## İncelenecek Metin:
▶
Bed­ret­tin Ke­leş­te­mur

HARPUT'TA NEFES ALINIR

Bed­ret­tin Ke­leş­te­mur

Harput’a,  Yunus diliyle, Mevlana yüreğiyle,

Asırları nefeslenerek, dönüle dönüle çıkılır

Her Elazığ’lı şunu düşünür;

Kadim Coğrafyamızın, ‘manevi rıhtımıdır…’

O rıhtımda demir almak;

“Ak yüzlü, bilge sözlü, kartal bakışlı, civan duruşlu;

Aynı gövdenin baharında çiçek açmış,

Cümlesine meyve vermiş dalları, kanat gersin gelecek nesillere…”

Kadim şehir, Harput’ta tarihi tefekkür insana heyecan veriyor…

Sizleri ruhani bir atmosfere, soylu düşüncelere taşıyor…

Belek Gazi Heykelinin önünde…

Destanların Efendisi, Niyazi Yıldırım Gençosmanoğlu’nu dinlemek;

“Artuk Beğ’in torunu/ Behram Beğ’in oğluyum!
◀
## Görev A:
Kayıtlarda "ma Centro (ex- Pintor)" ifadesini içeren satırdan başlayıp kayıtların son satırına kadar uzanan satırları, iki uç da dahil ve boş satırlar atlanarak, "Sıra" ve "Satır" sütunlarından oluşan bir Markdown tablosu olarak düzenleyin. Resimleri yanıta almayın.
Metin ile kayıtlar arasında hiçbir bağ yoktur.

## Derlenen Kayıtlar:
▶
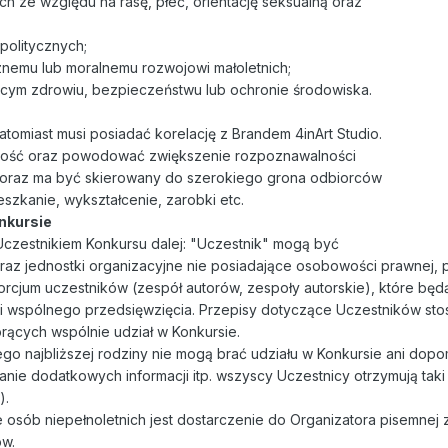
ch ze względu na rasę, płeć, orientację seksualną oraz
 politycznych;
znemu lub moralnemu rozwojowi małoletnich;
cym zdrowiu, bezpieczeństwu lub ochronie środowiska.
atomiast musi posiadać korelację z Brandem 4inArt Studio.
wość oraz powodować zwiększenie rozpoznawalności
icą oraz ma być skierowany do szerokiego grona odbiorców
szkanie, wykształcenie, zarobki etc.
nkursie
 Uczestnikiem Konkursu dalej: "Uczestnik" mogą być
raz jednostki organizacyjne nie posiadające osobowości prawnej, 
sorcjum uczestników (zespół autorów, zespoły autorskie), które będ
i wspólnego przedsięwzięcia. Przepisy dotyczące Uczestników stos
ących wspólnie udział w Konkursie.
jego najbliższej rodziny nie mogą brać udziału w Konkursie ani do
anie dodatkowych informacji itp. wszyscy Uczestnicy otrzymują taki
).
e osób niepełnoletnich jest dostarczenie do Organizatora pisemnej
ów.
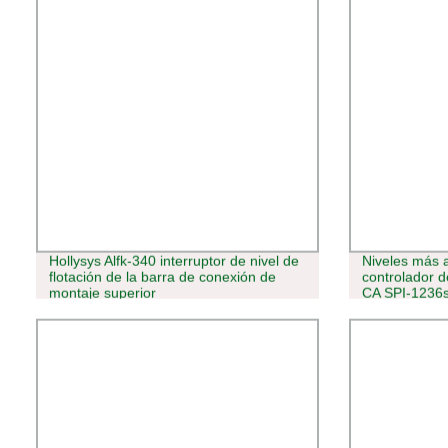
Hollysys Alfk-340 interruptor de nivel de
Niveles más a
flotación de la barra de conexión de
controlador d
montaje superior
CA SPI-1236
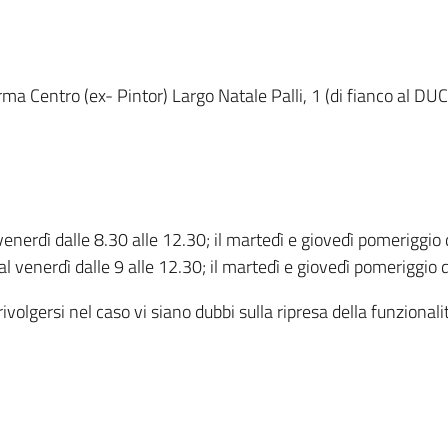
ma Centro (ex- Pintor) Largo Natale Palli, 1 (di fianco al DUC
l venerdì dalle 8.30 alle 12.30; il martedì e giovedì pomeriggio
 venerdì dalle 9 alle 12.30; il martedì e giovedì pomeriggio d
ivolgersi nel caso vi siano dubbi sulla ripresa della funzionali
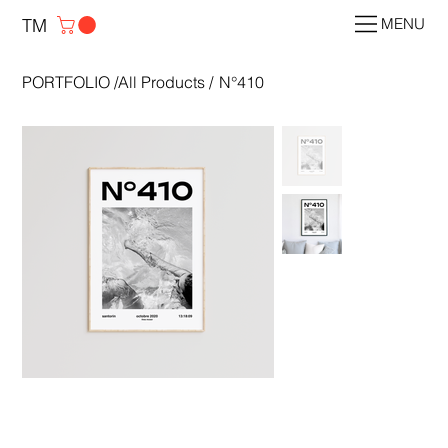
TM
MENU
PORTFOLIO
/
All Products
/
N°410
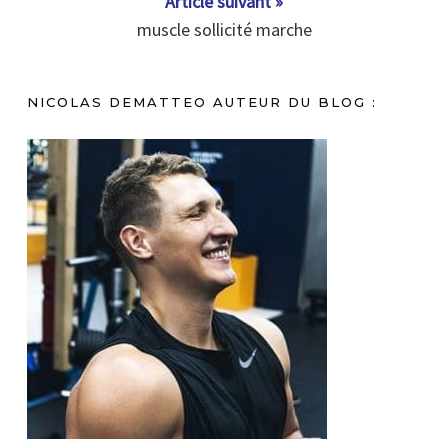
Article suivant »
muscle sollicité marche
NICOLAS DEMATTEO AUTEUR DU BLOG :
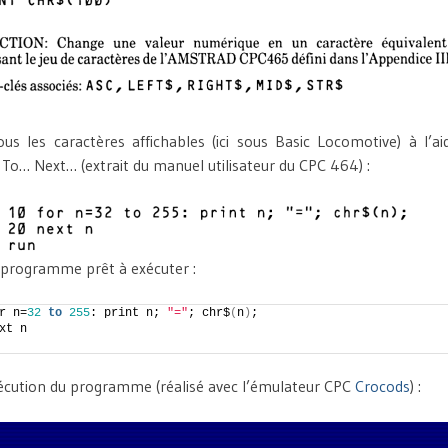
ous les caractères affichables (ici sous Basic Locomotive) à l’a
o… Next… (extrait du manuel utilisateur du CPC 464) :
 programme prêt à exécuter :
r n=
32
to
255
: print n; 
"="
; chr$
(
n
)
;
xt n
xécution du programme (réalisé avec l’émulateur CPC
Crocods
) :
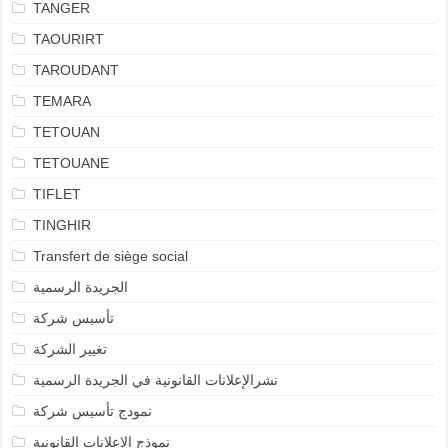
TANGER
TAOURIRT
TAROUDANT
TEMARA
TETOUAN
TETOUANE
TIFLET
TINGHIR
Transfert de siège social
الجريدة الرسمية
تأسيس شركة
تغيير الشركة
نشرالإعلانات القانونية في الجريدة الرسمية
نمودج تأسيس شركة
نموذج الإعلانات القانونية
◀
## Görev B:
Harput üzerine yazılmış metni kaldığı yerden alıp sürdürün.

## Alıştırma Yanıtı A:
| Sıra | Satır |
|---|---|
| 1 | ma Centro (ex- Pintor) Largo Natale Palli, 1 (di fianco al DUC |
| 2 | l venerdì dalle 8.30 alle 12.30; il martedì e giovedì pomeriggio |
| 3 |  venerdì dalle 9 alle 12.30; il martedì e giovedì pomeriggio d |
| 4 | ivolgersi nel caso vi siano dubbi sulla ripresa della funzionali |
| 5 | TM |
| 6 | MENU |
| 7 | PORTFOLIO |
| 8 | / |
| 9 | All Products |
| 10 | / |
| 11 | N°410 |
| 12 | Article suivant » |
| 13 | muscle sollicité marche |
| 14 | NICOLAS DEMATTEO AUTEUR DU BLOG : |
| 15 | ous les caractères affichables (ici sous Basic Locomotive) à l’a |
| 16 | o… Next… (extrait du manuel utilisateur du CPC 464) : |
| 17 |  programme prêt à exécuter : |
| 18 | r n= |
| 19 | 32 |
| 20 | to |
| 21 | 255 |
| 22 | : print n;  |
| 23 | "=" |
| 24 | ; chr$ |
| 25 | ( |
| 26 | n |
| 27 | ) |
| 28 | ; |
| 29 | xt n |
| 30 | xécution du programme (réalisé avec l’émulateur CPC |
| 31 | Crocods |
| 32 | ) : |
| 33 | TANGER |
| 34 | TAOURIRT |
| 35 | TAROUDANT |
| 36 | TEMARA |
| 37 | TETOUAN |
| 38 | TETOUANE |
| 39 | TIFLET |
| 40 | TINGHIR |
| 41 | Transfert de siège social |
| 42 | الجريدة الرسمية |
| 43 | تأسيس شركة |
| 44 | تغيير الشركة |
| 45 | نشرالإعلانات القانونية في الجريدة الرسمية |
| 46 | نمودج تأسيس شركة |
| 47 | نموذج الإعلانات القانونية |

## Alıştırma Yanıtı B:
Ve Kayı Han’dan öte, /Oğuz Han’a bağlıyım!

Altay’da, Ötüken’de, / Obalı, otağlıyım…

Urum’u fethe geldim, /Aslen Tanrıdağlıyım!

Harput kalesi tahtım, / Sancaklı’yım, tuğluyum!..”

Harput’ta, “Hoyrat Esintileri…” bizleri nerelere götürmez ki?

Fırat’ı, ‘ses ırmağı…’ yaptın; derin vadilerden aşırdın…

Harput, ‘coğrafyamın açık hava müzesi…’

“Camiler, Mescitler, Türbeler, Hamamlar, Çeşmeler,

Tarihi Konaklar (evler), Efsaneleşen Taşlar,  Kadim Kalesi...”

Ali Akbaş bir şiirinde; “Bu dağlar Kartal Yuvası/ Göğe değer Balkayası,

Belek Gazi’nin rüyası/ Burada döndü gerçeğe/ Burada durdu dal çiçeğe…”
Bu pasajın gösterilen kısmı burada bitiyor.